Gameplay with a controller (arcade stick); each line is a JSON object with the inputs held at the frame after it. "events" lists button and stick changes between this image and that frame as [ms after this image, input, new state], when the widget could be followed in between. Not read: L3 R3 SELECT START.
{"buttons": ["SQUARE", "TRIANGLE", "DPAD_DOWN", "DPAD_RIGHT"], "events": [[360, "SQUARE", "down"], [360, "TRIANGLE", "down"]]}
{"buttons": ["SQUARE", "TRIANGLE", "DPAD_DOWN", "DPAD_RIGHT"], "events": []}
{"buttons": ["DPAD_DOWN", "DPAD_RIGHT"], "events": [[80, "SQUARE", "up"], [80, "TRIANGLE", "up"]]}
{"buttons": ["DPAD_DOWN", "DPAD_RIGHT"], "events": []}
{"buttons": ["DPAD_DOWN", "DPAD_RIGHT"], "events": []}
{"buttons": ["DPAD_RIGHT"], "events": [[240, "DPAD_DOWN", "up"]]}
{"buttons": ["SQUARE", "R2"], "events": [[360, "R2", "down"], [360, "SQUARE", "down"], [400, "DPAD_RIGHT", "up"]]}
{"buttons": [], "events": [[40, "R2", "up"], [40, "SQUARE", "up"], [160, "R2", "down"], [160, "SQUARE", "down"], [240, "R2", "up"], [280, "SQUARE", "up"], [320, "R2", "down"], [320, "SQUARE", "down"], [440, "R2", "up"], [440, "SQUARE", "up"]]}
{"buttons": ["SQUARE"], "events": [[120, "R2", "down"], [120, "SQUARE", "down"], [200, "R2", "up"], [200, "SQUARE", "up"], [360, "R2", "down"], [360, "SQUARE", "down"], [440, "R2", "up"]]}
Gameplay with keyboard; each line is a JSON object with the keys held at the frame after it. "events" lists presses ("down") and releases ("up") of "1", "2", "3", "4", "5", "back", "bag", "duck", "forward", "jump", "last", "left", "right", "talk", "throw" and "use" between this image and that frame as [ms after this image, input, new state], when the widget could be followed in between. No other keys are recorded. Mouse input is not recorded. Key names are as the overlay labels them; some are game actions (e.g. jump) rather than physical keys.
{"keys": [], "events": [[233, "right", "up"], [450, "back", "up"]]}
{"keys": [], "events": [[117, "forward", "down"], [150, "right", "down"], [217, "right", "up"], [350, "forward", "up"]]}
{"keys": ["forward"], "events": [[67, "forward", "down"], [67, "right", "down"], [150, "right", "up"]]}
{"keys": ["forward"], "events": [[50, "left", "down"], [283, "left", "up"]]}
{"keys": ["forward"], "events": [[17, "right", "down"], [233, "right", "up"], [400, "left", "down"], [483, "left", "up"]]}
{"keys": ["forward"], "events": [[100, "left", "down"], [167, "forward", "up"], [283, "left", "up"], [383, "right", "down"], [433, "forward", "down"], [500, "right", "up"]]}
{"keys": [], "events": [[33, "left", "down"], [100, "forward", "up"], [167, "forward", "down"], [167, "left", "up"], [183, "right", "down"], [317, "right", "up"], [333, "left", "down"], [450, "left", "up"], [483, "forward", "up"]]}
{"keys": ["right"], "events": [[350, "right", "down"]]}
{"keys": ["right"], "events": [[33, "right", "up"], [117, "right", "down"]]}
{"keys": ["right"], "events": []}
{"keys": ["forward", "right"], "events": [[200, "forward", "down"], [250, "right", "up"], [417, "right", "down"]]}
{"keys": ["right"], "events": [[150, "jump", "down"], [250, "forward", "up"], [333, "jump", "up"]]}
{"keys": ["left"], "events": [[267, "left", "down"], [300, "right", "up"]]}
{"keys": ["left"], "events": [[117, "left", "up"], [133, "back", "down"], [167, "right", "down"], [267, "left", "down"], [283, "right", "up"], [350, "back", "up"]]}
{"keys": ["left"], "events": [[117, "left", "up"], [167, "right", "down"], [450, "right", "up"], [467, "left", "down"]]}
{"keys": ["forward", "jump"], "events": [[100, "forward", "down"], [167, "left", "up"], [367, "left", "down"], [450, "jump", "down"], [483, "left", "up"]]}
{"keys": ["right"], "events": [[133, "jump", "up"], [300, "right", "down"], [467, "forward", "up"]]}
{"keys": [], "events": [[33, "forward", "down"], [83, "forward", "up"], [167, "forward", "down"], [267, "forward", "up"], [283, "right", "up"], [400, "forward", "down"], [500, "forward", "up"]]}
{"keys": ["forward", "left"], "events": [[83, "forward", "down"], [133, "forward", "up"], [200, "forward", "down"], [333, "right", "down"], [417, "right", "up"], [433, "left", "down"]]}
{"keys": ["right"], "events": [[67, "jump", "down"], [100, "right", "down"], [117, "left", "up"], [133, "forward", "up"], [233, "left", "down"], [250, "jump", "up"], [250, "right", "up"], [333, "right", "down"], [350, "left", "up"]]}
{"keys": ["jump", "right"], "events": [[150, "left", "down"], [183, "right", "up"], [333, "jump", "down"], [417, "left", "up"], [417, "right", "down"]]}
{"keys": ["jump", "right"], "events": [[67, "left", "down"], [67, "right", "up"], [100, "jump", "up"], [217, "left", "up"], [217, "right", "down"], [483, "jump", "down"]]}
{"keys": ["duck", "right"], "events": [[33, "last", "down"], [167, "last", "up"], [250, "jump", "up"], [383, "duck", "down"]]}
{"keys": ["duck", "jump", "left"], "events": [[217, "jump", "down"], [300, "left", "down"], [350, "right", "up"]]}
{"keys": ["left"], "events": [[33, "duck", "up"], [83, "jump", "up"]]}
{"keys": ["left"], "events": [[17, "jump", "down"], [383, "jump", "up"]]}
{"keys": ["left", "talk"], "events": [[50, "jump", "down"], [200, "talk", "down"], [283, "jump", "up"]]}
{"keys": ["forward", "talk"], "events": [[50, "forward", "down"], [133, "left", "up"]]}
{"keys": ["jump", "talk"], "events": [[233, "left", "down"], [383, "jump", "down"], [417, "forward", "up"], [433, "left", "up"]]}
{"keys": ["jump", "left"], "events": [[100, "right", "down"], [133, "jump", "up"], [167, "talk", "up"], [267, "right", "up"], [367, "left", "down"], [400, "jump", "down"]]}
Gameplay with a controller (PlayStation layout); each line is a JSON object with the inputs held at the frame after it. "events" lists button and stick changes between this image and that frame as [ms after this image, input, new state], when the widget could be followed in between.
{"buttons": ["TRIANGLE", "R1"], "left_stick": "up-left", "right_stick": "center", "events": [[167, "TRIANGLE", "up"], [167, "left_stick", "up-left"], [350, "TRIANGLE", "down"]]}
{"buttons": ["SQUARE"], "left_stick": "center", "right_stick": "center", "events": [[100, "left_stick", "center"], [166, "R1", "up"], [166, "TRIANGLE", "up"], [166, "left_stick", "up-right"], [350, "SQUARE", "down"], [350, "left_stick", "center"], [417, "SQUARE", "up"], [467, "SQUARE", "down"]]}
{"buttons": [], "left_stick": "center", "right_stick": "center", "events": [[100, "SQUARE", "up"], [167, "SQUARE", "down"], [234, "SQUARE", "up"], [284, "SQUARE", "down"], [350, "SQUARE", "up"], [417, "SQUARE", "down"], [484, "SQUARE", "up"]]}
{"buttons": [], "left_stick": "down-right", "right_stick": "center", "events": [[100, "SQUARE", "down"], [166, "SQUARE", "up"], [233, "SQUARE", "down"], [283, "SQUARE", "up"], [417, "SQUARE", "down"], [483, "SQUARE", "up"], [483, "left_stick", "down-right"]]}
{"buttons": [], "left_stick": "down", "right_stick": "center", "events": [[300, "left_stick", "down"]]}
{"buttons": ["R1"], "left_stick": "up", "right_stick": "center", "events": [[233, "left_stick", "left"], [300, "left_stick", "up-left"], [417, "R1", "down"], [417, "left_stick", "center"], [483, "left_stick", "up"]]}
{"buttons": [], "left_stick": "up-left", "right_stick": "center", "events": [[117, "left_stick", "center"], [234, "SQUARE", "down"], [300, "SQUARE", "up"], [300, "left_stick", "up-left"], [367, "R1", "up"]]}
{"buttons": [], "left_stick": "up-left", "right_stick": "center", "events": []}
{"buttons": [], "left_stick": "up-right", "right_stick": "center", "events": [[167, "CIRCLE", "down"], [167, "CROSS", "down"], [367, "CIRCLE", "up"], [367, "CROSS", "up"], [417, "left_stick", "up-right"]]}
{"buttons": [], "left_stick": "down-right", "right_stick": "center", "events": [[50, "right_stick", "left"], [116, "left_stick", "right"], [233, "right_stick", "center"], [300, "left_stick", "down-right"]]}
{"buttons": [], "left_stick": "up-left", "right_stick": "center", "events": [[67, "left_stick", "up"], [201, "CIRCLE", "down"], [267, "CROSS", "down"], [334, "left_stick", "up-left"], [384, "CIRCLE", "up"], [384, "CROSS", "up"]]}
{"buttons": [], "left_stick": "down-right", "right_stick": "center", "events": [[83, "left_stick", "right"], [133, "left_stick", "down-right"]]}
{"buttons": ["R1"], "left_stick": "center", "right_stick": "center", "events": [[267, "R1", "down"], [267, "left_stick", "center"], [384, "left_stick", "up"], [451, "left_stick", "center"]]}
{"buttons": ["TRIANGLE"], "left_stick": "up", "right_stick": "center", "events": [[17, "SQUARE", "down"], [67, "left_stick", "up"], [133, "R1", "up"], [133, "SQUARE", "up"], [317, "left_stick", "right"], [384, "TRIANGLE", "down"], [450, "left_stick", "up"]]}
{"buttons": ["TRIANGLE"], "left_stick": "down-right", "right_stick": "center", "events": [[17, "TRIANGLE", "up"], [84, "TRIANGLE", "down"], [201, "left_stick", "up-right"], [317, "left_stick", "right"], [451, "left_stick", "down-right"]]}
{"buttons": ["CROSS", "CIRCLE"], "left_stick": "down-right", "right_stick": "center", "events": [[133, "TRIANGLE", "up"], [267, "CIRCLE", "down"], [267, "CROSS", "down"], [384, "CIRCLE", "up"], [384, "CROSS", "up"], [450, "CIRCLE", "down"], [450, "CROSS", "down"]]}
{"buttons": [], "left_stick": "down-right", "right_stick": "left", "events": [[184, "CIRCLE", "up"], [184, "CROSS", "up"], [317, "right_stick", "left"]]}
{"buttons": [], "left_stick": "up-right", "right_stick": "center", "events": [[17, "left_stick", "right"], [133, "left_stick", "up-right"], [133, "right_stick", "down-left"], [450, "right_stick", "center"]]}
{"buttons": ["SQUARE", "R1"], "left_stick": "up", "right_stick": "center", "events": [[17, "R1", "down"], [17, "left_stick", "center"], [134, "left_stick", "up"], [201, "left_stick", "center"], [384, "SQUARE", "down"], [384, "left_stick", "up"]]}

● ● ● ● ●

▶ [Task to complete]
Using the material above, count how many lines include the word "last" and answer with only that figure.

▶ [Result below]
2